During the pandemic, Wersing relocated to her native Germany causing Chorusgirl to cease as a band and become a fully-fledged solo project. The newfound creative isolation informs a great deal on the record. There are many swings from dark to light as she wrestles with inner turmoil to find positive outcomes.

‘Don’t Go Back To ‘89’ has the aching sense of repetitive failure that Simon Pegg played so well as Gary King in ‘The World’s End’. In this version, Chorusgirl are the friendship group trying to break through to the protagonist who is unaware and unable to break the cycle. There’s a purity to the guitars not seen since Jeff Buckley’s Grace which, alongside Wersing’s 60s girl group meet Cocteau Twins vocal, make this tumultuous tale a great place to reside.

‘Sleepless In South London’ treads similar water artistically.
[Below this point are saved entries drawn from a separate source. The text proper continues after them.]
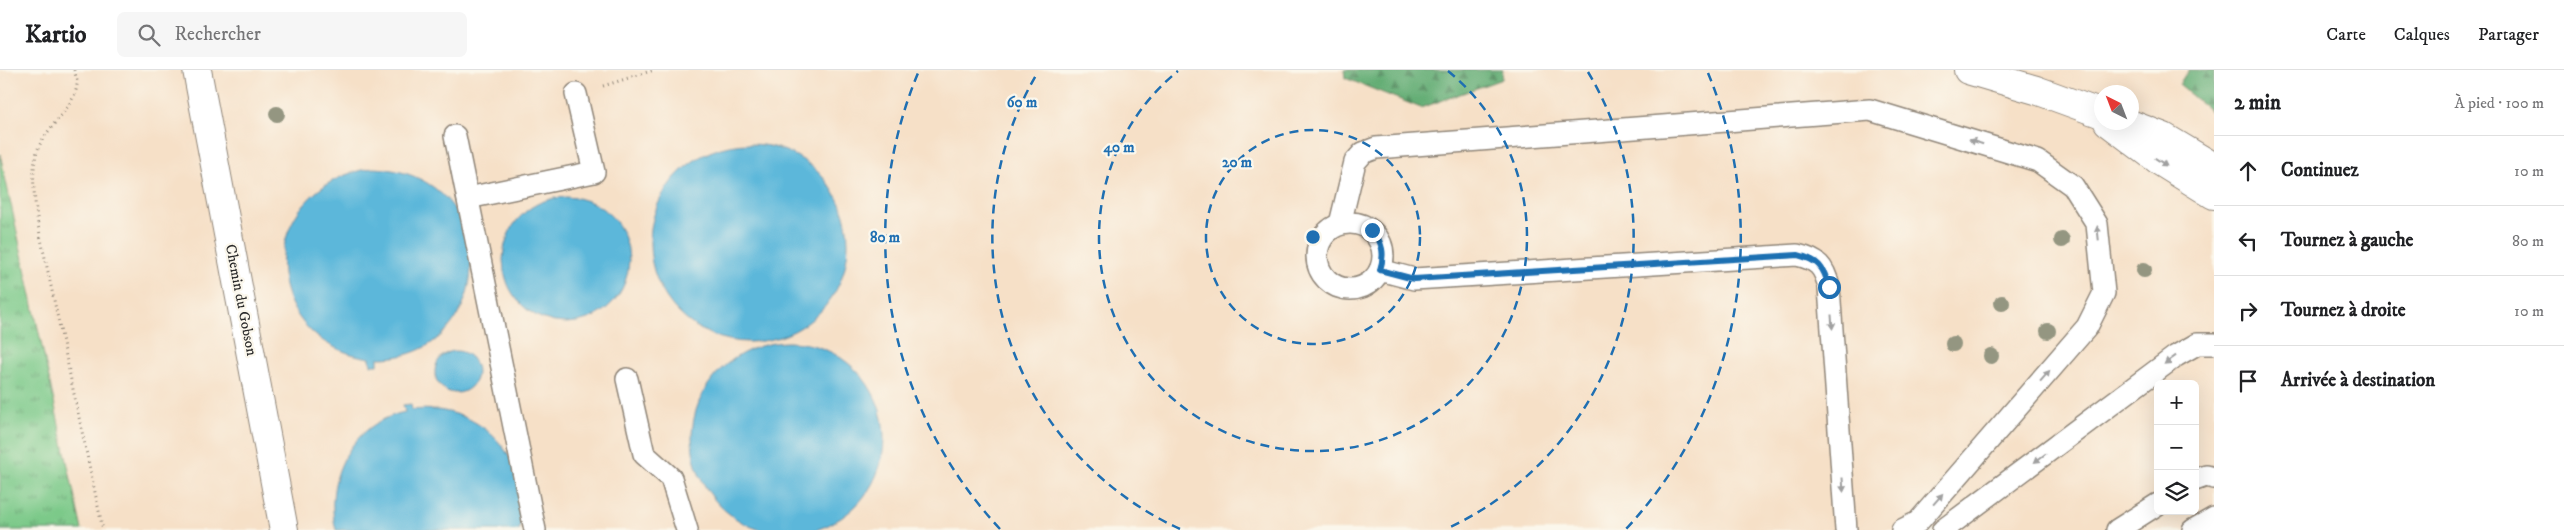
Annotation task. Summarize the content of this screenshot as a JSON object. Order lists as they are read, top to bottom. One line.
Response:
{"streets":{"street":["Chemin du Gobson"]},"north":"top left","page":{"header":"Kartio","search":"Rechercher","nav":["Carte","Calques","Partager"],"heading":["2 min","À pied · 100 m"],"list":[["Continuez","10 m"],["Tournez à gauche","80 m"],["Tournez à droite","10 m"],"Arrivée à destination"],"map_buttons":["+","−"]},"rings":["60 m","40 m","20 m","80 m"]}
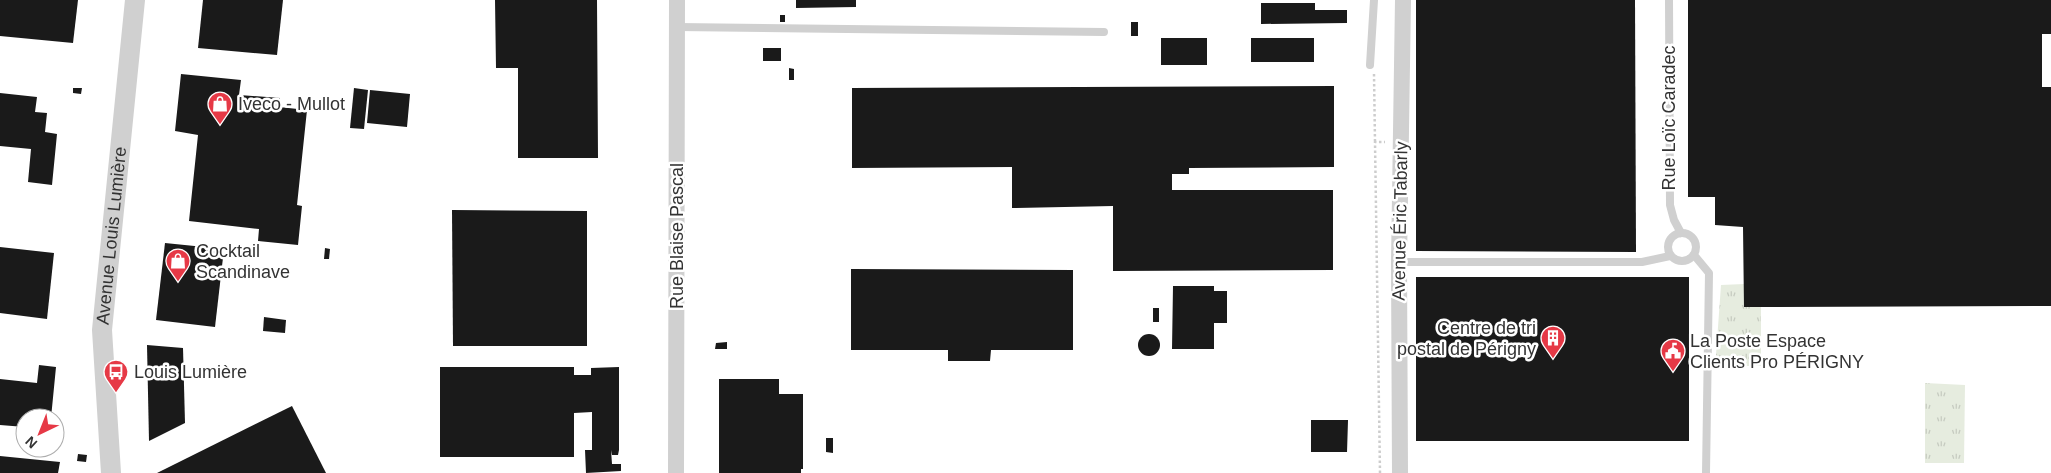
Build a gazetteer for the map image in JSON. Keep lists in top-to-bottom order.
{
  "streets": {
    "street": ["Avenue Éric Tabarly", "Avenue Louis Lumière", "Rue Blaise Pascal"],
    "lane": ["Rue Loïc Caradec"]
  },
  "places": {
    "shop": ["Iveco - Mullot", "Cocktail Scandinave"],
    "building": ["Centre de tri postal de Périgny"],
    "public building": ["La Poste Espace Clients Pro PÉRIGNY"],
    "bus stop": ["Louis Lumière"]
  },
  "north": "bottom left"
}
Lyrically, Wersing explores sleepless nights of self-doubt, regret, and the agony of past actions haunting your consciousness:

‘In the middle of the night, in the back of my mind, a skeleton from a full closet says hi, when my morals are drifting and the shadows are shifting.’
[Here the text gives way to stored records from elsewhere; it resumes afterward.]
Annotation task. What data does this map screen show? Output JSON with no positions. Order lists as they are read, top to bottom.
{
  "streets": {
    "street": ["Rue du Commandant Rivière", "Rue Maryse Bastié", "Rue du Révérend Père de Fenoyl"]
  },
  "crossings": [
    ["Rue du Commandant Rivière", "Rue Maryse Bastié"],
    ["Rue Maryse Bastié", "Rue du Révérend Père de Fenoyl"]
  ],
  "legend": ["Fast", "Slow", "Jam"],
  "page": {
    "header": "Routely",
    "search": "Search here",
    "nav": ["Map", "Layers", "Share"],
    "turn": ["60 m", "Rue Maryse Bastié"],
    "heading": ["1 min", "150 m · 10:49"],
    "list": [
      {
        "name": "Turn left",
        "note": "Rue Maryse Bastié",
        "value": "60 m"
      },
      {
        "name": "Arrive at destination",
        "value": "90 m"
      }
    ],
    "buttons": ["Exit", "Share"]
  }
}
However, sonically, she finds a way to make great alt-pop music still. Vocally residing between Romy and Kate Bush with the guitar power of Glasvegas, Chorusgirl takes despair to the edge of anthemic.

Both tracks are a glorious dichotomy of regressive lyrics and positive sounds. A theme that runs throughout the album’s finest moments. ‘In the Business of Dreams’ rippling guitars and angelic vocals take all the best bits of Pip Blom and The Orielles and make them more melodic.

It is, however, on ‘Minimum Descent Altitude’ and ‘Into Gold’ the album becomes truly interesting. The former sounds like joyous Andy Bell and his live Space Station he toured this year. Shimmering guitars lock horns with Erol Alkan beats to conjure frosty but enriching soundscapes. On ‘Into Gold’ however, Wersing transcends her indie roots into mesmeric pop music. Effortlessly building like a Banarama classic but with post-punks substantive power. The intensity of Gang of Four on the angular riffs is met with Slowdive’s beauty on guitars whilst Wersing’s lyrics explode into a technicolour of defiance and self-doubt.

In what must have been a testing time personally and creatively, Chorusgirl have come out the other side with a piece of art to be cherished!